DIGITAL LIBRARY
ENTREPRENEURSHIP EDUCATION AND ACTION: DO CULTURAL DIFFERENCES MATTER?
1 EDEM Centro Universitario (SPAIN)
2 NTNU Norwegian University of Science and Technology (NORWAY)
About this paper:
Appears in: INTED2019 Proceedings
Publication year: 2019
Pages: 5329-5339
ISBN: 978-84-09-08619-1
ISSN: 2340-1079
doi: 10.21125/inted.2019.1321
Conference name: 13th International Technology, Education and Development Conference
Dates: 11-13 March, 2019
Location: Valencia, Spain
Abstract:
Intentions have long been used and assessed in order to help explicate the self-predicted desire to engage in a predetermined behaviour. That is, once the formation of an intention occurs, actual behaviour is expected to duly follow. In fact, a plethora of studies has supported their predictive validity in relation to actual behaviours in both theory and practice, accounting for around 60% of intentional variance. Following this line of reasoning, entrepreneurial intentions, commonly defined as the desire either to own or to create one’s own business, are similarly accepted to be the single best predictor of actual engagement in entrepreneurial behaviours.

In this conceptual paper, we track and further extend this expected relationship.
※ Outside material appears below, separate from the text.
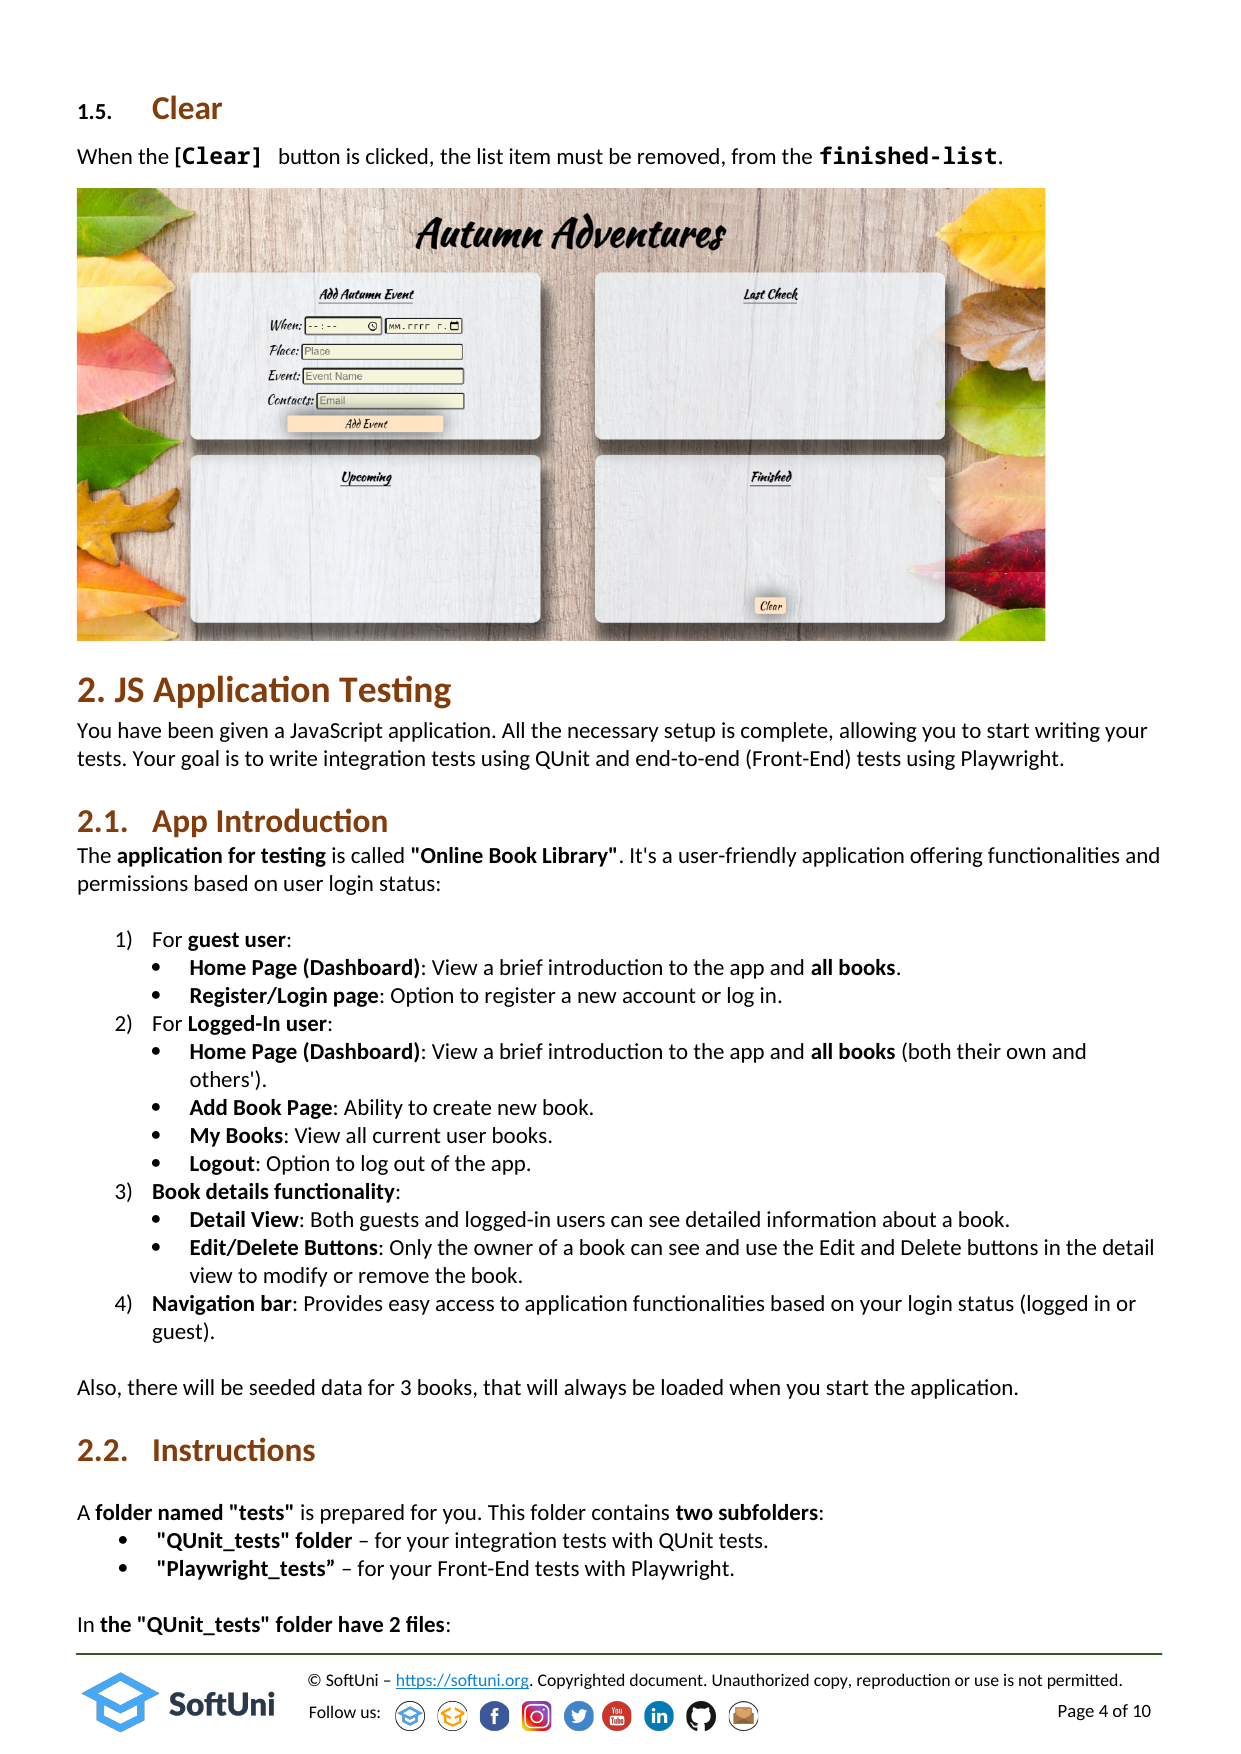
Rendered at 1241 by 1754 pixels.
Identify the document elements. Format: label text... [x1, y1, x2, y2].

This is achieved through focusing on the analysis of ‘entrepreneurial education’, an exogenous variable strongly regarded by literature as an antecedent toward entrepreneurial intention and much more influential than that of ‘general business education’.

This paper explores the relationship between entrepreneurship education and entrepreneurial intentions through a faculty collaboration between EDEM-Business School from Spain and the Norwegian University of Science and Technology (NTNU) from Norway. Both are members of 'Babson Collaborative', an international network of educational institutions mainly focused on entrepreneurship training. The aim of this exploration is to describe two examples of European institutions influenced by different national cultures, both including former students as part of their entrepreneurship education. We wonder how culture affect these educations, and position entrepreneurship education as an ‘exogenous influence’ on attitudes, leading to entrepreneurial intentions.
Keywords:
Entrepreneurial intention, entrepreneurship education, cultural differences.